- Original author: Saoud Rizwan
- Developer: Cline
- Release: June 2024; 2 years ago
- Written in: TypeScript
- Type: AI coding assistant
- License: Apache License 2.0
- Website: cline.bot
- Repository: https://github.com/cline/cline

= Cline (AI agent) =

Open-source AI coding agent

Cline is an open-source AI coding agent that operates through IDE extensions and a command-line interface. It can inspect and modify source code, execute terminal commands, run tests, and perform other software development tasks from natural-language instructions. Cline supports models from multiple providers, including Anthropic, OpenAI, and Google, as well as locally hosted models through Ollama, LM Studio, and Atomic Chat.

==History==
Cline was created by software developer Saoud Rizwan in June 2024 for an Anthropic programming hackathon. The project later became a company and had raised $32 million in seed and Series A funding by July 2025.

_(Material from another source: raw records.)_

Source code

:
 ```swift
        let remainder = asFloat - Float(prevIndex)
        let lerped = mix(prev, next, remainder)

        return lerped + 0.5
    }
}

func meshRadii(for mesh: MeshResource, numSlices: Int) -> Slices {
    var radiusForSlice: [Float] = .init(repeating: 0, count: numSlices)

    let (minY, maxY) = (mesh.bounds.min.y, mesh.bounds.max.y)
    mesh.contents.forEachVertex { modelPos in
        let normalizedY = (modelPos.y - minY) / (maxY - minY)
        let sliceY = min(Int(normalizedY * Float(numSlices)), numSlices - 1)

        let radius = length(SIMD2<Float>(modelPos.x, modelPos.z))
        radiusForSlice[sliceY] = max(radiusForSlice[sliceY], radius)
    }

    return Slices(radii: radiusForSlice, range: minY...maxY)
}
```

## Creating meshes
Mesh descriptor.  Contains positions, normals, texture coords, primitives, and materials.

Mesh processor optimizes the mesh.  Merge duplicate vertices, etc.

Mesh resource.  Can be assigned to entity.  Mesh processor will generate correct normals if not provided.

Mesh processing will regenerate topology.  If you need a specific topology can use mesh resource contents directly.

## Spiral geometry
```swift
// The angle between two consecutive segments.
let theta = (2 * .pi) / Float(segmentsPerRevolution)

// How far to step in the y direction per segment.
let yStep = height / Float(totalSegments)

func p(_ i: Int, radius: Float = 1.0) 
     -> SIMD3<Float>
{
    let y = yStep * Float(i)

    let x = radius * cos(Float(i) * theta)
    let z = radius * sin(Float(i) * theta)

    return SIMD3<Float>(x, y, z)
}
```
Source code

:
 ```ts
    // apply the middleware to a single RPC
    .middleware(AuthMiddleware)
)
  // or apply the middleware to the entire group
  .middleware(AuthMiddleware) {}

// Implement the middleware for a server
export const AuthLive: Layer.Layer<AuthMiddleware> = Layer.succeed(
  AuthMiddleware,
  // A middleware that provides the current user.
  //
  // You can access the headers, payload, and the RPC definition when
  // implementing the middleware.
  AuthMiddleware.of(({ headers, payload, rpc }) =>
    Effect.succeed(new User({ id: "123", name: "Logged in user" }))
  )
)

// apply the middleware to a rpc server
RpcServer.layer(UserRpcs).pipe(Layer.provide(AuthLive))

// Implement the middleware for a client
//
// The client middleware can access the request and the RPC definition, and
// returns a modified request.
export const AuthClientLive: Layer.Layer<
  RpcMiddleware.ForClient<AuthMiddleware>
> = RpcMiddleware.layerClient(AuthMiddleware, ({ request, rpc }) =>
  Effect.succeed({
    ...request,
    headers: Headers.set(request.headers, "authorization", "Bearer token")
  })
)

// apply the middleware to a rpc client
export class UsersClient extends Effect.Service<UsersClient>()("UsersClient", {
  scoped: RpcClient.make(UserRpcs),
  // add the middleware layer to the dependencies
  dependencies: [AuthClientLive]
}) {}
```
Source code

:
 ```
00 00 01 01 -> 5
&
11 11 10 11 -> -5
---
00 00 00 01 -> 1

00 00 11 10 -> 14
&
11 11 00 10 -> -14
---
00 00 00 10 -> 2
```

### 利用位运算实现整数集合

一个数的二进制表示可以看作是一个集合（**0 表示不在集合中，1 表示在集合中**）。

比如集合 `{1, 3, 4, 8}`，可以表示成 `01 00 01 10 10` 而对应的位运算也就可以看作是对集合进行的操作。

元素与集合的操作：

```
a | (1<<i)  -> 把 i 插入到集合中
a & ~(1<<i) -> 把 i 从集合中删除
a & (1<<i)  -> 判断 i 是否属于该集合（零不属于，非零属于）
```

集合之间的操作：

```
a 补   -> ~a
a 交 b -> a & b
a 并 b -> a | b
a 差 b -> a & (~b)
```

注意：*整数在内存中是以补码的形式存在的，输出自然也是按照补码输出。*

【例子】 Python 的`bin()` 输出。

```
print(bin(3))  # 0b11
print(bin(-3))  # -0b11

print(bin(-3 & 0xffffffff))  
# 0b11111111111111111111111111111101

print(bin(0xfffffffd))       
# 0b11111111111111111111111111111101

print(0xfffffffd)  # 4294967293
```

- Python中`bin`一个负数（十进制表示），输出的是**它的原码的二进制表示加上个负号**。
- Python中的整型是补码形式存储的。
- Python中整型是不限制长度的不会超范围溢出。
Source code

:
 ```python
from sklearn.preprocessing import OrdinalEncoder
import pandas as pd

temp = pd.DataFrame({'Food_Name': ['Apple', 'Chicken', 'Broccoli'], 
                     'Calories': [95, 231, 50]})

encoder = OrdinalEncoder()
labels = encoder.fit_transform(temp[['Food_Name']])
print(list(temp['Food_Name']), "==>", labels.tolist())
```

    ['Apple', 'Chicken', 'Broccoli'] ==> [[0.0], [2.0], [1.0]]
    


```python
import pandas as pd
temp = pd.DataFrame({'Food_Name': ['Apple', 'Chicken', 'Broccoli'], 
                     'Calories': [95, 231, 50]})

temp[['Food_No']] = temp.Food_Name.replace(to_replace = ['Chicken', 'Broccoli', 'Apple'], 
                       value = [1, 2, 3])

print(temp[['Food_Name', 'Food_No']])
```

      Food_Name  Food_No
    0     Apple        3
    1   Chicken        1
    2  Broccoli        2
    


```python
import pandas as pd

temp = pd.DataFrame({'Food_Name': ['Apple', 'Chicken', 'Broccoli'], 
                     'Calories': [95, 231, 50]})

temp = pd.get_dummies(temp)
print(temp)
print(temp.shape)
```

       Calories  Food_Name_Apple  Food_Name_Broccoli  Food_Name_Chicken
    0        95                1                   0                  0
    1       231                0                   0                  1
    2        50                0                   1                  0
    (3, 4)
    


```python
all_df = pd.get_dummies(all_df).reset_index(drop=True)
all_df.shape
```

Cline was initially distributed primarily as a Visual Studio Code extension and was later expanded with support for JetBrains development environments, including IntelliJ IDEA, Android Studio, PyCharm, WebStorm, GoLand, PhpStorm, RubyMine, CLion, DataGrip, MPS, DataSpell, Rider, and RustRover. It is also available through a command-line interface.

The project was originally named Claude Dev after Claude, but was renamed Cline with version 2.0; the name is derived from “CLI aNd Editor”, reflecting its ability to operate through both the command line and code editor.

==Features==
Cline can read and edit files across a software project, execute shell commands, build and run software, perform tests, and interact with external services. Users can review proposed changes and commands before execution or allow the agent to perform actions automatically.

It also supports the Model Context Protocol (MCP), allowing models to interact with external tools and data sources.

Cline supports OpenRouter, allowing users to access models from multiple AI providers through a single API key.

Cline also provides a software development kit (SDK) for embedding its agent functionality into other applications.